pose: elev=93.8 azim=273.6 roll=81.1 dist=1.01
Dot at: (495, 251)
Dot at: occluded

* * *

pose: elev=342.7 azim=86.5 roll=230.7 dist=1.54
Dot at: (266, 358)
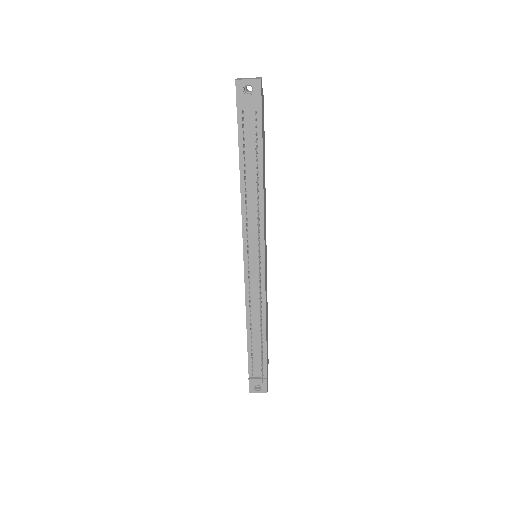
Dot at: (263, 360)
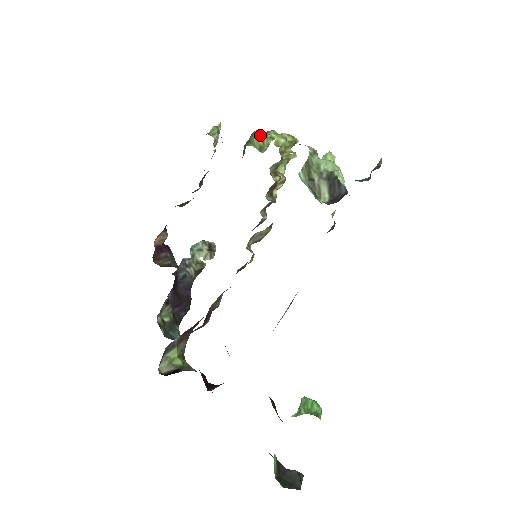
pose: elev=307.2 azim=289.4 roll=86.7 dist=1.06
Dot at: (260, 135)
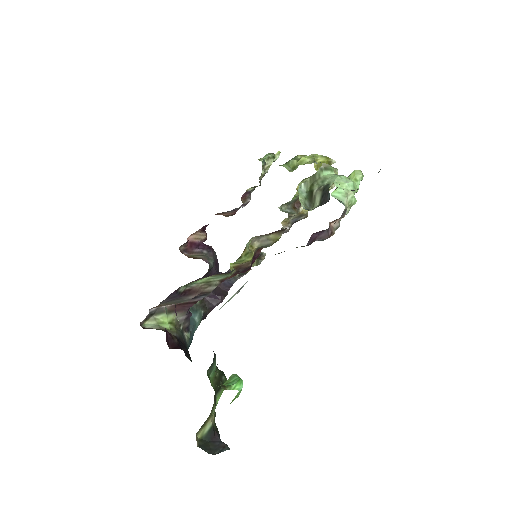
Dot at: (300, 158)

_EXERCISE DETAILS_
Take the lines starting with the one containing "pose: elev=307.2 azim=289.4" and going on through the one containing "Dot at: (300, 158)", and write them all out again, with both x and y of each answer coordinate for the dot's place in the second view moved by -123 and all other numbers left unchanged. Leave the pictures out.

_COMPLETED EXERCISE_
pose: elev=307.2 azim=289.4 roll=86.7 dist=1.06
Dot at: (260, 135)
Dot at: (177, 35)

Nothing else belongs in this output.